Dunn's test is a non-parametric pairwise multiple comparisons procedure based on rank sums, often used as a *post hoc* procedure following rejection of a Kruskal–Wallis test. As such, it is a non-parametric analog to multiple pairwise *t* tests following rejection of an ANOVA null hypothesis.

Olive Dunn (1964) created a post hoc pairwise multiple comparisons procedure appropriate to follow the rejection of a Kruskal–Wallis test. The Kruskal–Wallis test, being a non-parametric analog of the one-way ANOVA, is an omnibus test of the null hypothesis that none of $k$ groups stochastically dominate one another:

H$_{0}\mathbb{: P}\left(X_A > X_B\right) = 0.5$ for all $A,B \in 1,\dots,k$,
H$_\text{A}\mathbb{: P}\left(X_A > X_B\right) \ne 0.5$ for at least one $A\ne B$

The test is constructed in part by summing jointly ranked data. The rank sum test, itself a non-parametric analog of the unpaired t-test, is possibly intuitive, but inappropriate as a post hoc pairwise test, because (1) it fails to retain the dependent ranking that produced the Kruskal–Wallis test statistic, and (2) it does not incorporate the pooled variance estimate implied by the null hypothesis of the Kruskal–Wallis test.

Dunn's test statistic is a normal approximation to the exact rank sum test statistics. From the prior Kruskal–Wallis test, it uses the average rankings test for each group's score to infer difference of mean rankings in each group.
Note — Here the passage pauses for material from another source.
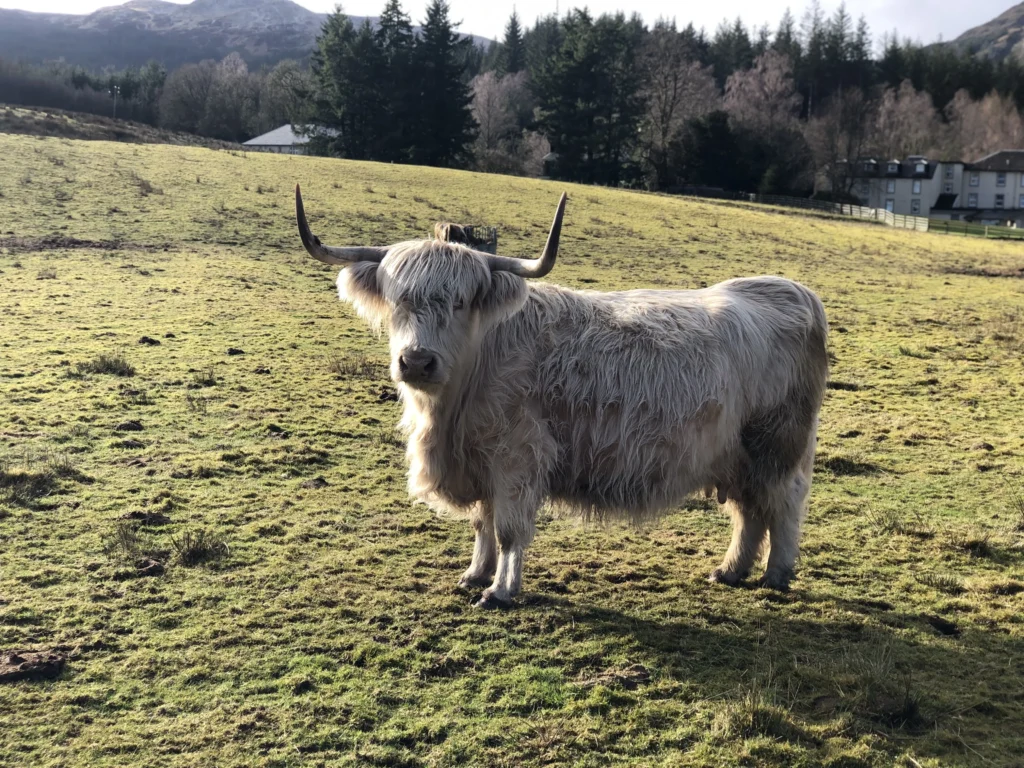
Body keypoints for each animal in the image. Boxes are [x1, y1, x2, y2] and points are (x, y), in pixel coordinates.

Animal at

Let $W_{i}$ and $n_{i}$ be the $i^{\text{th}}$ group's summed ranks and sample size, respectively. Assign any tied values the average of the ranks they would have received had they not been tied (e.g. the value 2 in the list (1, 2, 2, 3) has rank 2.5).

The input to the test is the per-group average rank, $\bar{W}_{i}=W_{i}/n_{i}$ The test statistic for the groups $A$ and $B$ is calculated as follows:

$$z_{A,B} = \frac{\bar{W}_{A}-\bar{W}_{B}}{\sigma_{A,B}}$$

where:

  • $\sigma_{A,B}=\sqrt{\left[\frac{N\left(N+1\right)}{12}-\frac{\sum_{s=1}^{r}{\tau^{3}_{s}-\tau_{s}}}{12\left(N-1\right)}\right]\left(\frac{1}{n_{A}}+\frac{1}{n_{B}}\right)}$;
  • $N=\sum_{i=1}^{k}{n_{i}}$ is the total sample size of the $k$ groups,
  • $r$ is the number of tied ranks across all $k$ groups, and
  • $\tau_{s}$ is the number of observations across all $k$ groups with the $s^{\text{th}}$ tied rank.

The issue of multiple comparisons changes the meaning of $\alpha$ (desired Type I error rate). Dunn was an early thinker about making adjustments/corrections for family-wise error rates (1961), and these or false discovery rate corrections are appropriate for Dunn's test.

An implementation of this method in R is available here.


References
Dunn, O. J. (1961). Multiple comparisons among means. Journal of the American Statistical Association, 56(293):52–64.

Dunn, O. J. (1964). Multiple comparisons using rank sums. Technometrics, 6(3):241–252.